Венок Альянса (СИ) - "Allmark". Страница 159

Хруст битого стекла под ногами бил по нервам - словно хрустело не стекло, а кости. Ну, костей он тоже видел немало, и даже знает, как именно они хрустят под ногой…

- Вот теперь я могу сказать, что видел ваш мир. Вот такой он… разный. Пятнистый. Пятна почти нормальной, безмятежной жизни, ваших традиционных жилищ, ваших песен и легенд, пятна выжженной кислотами и ядами земли, пожарищ, могильников. Какие же глупые мы были, Создатель, какие глупые… Мы так наслаждались этими вечерами у костра, этими напитками из трав и ягод, вашей любезностью… Теперь эта любезность выжигает меня изнутри, вот до такой же сажи выжигает, - Винтари провёл рукой по покосившейся стене, показывая оставшийся на ладони след.

НуВил-Рун обернулась.

- Я позвала вас всех сюда не для того, чтоб вы умерли во искупление всего, что перенёс мой народ. Мой народ не хотел ваших страданий. Но какое это имеет значение… Происходит то, что должно происходить. Когда мы рождаемся в первый раз - мы не страдаем. В том отличие нашей расы от вашей - роды у нас лёгкие и для матери, и для дитя. Но тот, кому приходится рождаться второй раз - страдает, потому что пережил смерть. Наш мир пережил смерть, и теперь рождается заново.
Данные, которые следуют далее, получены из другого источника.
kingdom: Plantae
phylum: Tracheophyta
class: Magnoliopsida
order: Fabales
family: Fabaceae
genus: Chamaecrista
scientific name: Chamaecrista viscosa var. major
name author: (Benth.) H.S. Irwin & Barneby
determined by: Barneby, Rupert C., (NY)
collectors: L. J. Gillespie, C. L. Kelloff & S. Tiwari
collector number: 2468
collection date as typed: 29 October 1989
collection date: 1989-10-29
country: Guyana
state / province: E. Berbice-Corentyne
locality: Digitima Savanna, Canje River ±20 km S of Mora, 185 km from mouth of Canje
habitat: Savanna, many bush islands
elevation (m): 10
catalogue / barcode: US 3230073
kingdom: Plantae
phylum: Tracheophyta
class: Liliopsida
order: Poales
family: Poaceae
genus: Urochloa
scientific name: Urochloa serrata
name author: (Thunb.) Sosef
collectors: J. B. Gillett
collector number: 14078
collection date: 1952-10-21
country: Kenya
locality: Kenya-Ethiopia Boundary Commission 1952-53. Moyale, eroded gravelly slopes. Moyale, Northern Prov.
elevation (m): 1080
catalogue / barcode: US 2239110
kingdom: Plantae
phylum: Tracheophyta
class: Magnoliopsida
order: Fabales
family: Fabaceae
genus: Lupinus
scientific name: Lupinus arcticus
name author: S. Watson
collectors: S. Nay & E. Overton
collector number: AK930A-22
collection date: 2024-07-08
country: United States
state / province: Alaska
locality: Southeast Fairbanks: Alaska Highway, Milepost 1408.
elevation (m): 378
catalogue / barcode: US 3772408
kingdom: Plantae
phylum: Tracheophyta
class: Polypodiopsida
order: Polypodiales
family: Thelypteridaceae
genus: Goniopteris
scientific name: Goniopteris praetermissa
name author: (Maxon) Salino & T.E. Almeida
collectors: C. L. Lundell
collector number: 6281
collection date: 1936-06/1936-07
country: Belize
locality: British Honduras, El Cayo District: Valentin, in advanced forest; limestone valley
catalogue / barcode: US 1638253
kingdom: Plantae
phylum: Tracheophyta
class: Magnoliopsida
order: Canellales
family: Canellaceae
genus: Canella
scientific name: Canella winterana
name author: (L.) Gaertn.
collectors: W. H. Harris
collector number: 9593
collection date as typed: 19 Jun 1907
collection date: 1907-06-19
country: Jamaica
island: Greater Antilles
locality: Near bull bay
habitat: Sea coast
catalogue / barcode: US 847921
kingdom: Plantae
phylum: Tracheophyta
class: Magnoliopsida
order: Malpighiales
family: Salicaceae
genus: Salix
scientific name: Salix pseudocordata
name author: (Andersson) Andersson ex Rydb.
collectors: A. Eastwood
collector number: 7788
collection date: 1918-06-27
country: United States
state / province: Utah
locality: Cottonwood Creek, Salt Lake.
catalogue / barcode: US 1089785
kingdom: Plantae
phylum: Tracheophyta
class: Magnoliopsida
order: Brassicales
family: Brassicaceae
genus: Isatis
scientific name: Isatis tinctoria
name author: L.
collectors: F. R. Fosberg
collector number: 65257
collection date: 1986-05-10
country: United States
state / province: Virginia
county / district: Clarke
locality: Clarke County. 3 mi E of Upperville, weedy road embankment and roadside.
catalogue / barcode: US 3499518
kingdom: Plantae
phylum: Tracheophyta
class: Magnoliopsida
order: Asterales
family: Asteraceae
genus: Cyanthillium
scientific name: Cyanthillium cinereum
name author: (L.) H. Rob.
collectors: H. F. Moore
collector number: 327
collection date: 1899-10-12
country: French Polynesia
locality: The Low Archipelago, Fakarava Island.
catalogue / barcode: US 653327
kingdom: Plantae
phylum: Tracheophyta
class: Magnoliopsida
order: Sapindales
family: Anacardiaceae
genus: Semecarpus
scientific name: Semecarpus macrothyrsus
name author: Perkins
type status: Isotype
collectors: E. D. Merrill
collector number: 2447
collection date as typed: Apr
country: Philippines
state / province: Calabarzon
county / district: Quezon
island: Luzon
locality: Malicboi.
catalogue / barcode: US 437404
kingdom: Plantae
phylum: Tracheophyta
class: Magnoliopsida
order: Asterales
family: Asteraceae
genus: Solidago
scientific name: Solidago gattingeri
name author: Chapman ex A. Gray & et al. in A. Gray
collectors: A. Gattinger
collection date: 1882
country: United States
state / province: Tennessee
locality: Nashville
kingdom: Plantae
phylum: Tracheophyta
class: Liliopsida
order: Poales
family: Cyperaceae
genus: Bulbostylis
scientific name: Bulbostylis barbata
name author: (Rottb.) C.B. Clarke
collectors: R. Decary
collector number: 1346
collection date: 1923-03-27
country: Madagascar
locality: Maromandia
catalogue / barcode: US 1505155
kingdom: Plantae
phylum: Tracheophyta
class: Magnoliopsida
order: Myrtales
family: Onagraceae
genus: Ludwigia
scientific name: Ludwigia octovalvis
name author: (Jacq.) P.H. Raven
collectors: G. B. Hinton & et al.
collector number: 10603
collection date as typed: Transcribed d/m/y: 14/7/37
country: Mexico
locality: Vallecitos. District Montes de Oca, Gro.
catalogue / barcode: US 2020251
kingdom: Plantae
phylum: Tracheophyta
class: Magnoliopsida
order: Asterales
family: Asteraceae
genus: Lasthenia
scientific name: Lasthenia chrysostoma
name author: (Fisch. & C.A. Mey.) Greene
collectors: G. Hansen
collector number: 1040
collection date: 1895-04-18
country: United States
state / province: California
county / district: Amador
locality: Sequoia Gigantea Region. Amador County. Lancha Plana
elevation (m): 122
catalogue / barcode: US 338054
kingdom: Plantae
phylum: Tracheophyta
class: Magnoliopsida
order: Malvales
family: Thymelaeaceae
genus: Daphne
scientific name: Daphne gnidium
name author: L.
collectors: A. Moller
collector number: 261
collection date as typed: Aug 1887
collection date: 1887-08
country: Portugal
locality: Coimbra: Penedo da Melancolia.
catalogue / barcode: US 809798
Глупы не вы, глупы те, кто думал, что мы можем просто вернуться к истокам, можем жить, как раньше, словно ничего не было. С рождающимся второй раз такого не бывает. Шрамы остаются на всю его жизнь. Потому вы и приехали сюда. Раны, нанесённые нам чужаками, должны излечиться чужаками, а точнее - вместе с чужаками. Если б никогда не случилось в наш мир вторжения, ни первого, ни второго - мы б никогда не вступили с вами в контакт, незачем было бы это делать. Мы не могли б друг друга понять, не могли б идти одной дорогой. Но вы, вы все проходили через это. Через войны, пожары, захваты, убийства… Вы все повреждены. И мы теперь такие же, как вы.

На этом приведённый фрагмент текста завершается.